▸ **Vorliegender Text**

········

Die Schweiz ist ein Land des Dialogs

Bern, 29.05.2018 - Rede von Bundespräsident Alain Berset anlässlich der Verleihung des 1. Dialogpreises des Schweizerischen Israelitischen Gemeindebundes und der Plattform der Liberalen Juden der Schweiz. (Deutsch/Französisch) Es gilt das gesprochene Wort.

Die Geschichte der Schweizer Juden war lange Zeit eine Geschichte der Ausgrenzung. Stigmatisierende Judenbilder prägten den Diskurs und nicht die aufrichtige Begegnung auf Augenhöhe.

Nachdem die Schweizer Juden am 14. Januar 1866 endlich zu gleichberechtigten Bürgern wurden, kommentierte Ständeratspräsident Johann Jakob Rüttimann, ein Weggefährte von Alfred Escher: «Indem das schweizerische Volk (...) ein altes Unrecht an einer Minderheit gut machte, hat es einen schönen Sieg, einen Sieg über seine eigenen Vorurteile erfochten.»

Ein «Sieg über die eigenen Vorurteile» - das ist auch heute noch ein Kriterium für echten politischen und sozialen Fortschritt.

Die Schweiz wurde erst durch die Inklusion immer weiterer Bevölkerungsteile wirklich zu jener Schweiz, die wir heute kennen und schätzen. Zum Land, das sein demokratisches Versprechen einhält: Die Glaubens- und Gewissensfreiheit, die Rechtsgleichheit, die Handels- und Gewerbefreiheit, die demokratischen Grundrechte. Zum Land, das seine Minderheiten als Bereicherung wahrnimmt, ihnen mit Respekt begegnet - und nicht einfach mit Toleranz. Toleranz, ein Begriff, der demokratische Reife suggeriert, der aber einen unangenehm paternalistischen Unterton hat.

Die Stärke der Schweiz wächst mit der Stärke ihrer Minderheiten. Auch in unserem Land mussten und müssen die Minderheiten den ihnen gebührenden Respekt energisch einfordern und die Errungenschaften sichern. Ihre Freiheit stärken, indem sie sie selbstbewusst nutzen.

········

▸ **Vorliegende Daten**

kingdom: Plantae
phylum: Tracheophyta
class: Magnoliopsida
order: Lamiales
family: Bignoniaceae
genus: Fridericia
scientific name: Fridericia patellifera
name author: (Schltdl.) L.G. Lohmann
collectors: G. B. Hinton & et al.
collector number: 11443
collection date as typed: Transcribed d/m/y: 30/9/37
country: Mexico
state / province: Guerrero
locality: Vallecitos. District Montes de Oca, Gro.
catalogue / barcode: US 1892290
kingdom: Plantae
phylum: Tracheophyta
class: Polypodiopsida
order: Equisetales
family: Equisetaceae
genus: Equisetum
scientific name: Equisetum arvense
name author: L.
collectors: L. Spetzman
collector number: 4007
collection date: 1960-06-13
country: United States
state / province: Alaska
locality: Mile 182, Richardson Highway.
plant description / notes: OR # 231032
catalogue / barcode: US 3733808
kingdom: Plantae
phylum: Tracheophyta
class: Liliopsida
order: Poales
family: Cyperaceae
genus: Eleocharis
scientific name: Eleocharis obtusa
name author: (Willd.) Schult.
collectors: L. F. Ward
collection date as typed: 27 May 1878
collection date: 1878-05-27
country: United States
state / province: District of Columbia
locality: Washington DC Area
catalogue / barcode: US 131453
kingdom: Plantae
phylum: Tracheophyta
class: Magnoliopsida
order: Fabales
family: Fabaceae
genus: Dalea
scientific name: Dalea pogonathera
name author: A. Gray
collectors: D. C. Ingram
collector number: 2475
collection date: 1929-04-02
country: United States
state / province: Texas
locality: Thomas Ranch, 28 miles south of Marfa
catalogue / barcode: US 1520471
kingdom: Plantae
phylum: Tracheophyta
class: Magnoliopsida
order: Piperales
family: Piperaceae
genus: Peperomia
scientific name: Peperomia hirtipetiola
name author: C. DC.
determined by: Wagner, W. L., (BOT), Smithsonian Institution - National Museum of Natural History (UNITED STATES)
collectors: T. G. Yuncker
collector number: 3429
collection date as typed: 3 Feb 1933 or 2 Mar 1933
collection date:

········

Beantworten Sie diese Fragen mithilfe der Rede über die Schweiz als Land des Dialogs:
(a) An welchem Tag wurden die Schweizer Juden zu gleichberechtigten Bürgern?
(b) Welches Amt hatte Johann Jakob Rüttimann inne?
(c) Welchen Unterton hat laut der Rede der Begriff Toleranz?

(a) Am 14. Januar 1866.
(b) Er war Ständeratspräsident.
(c) Einen unangenehm paternalistischen Unterton.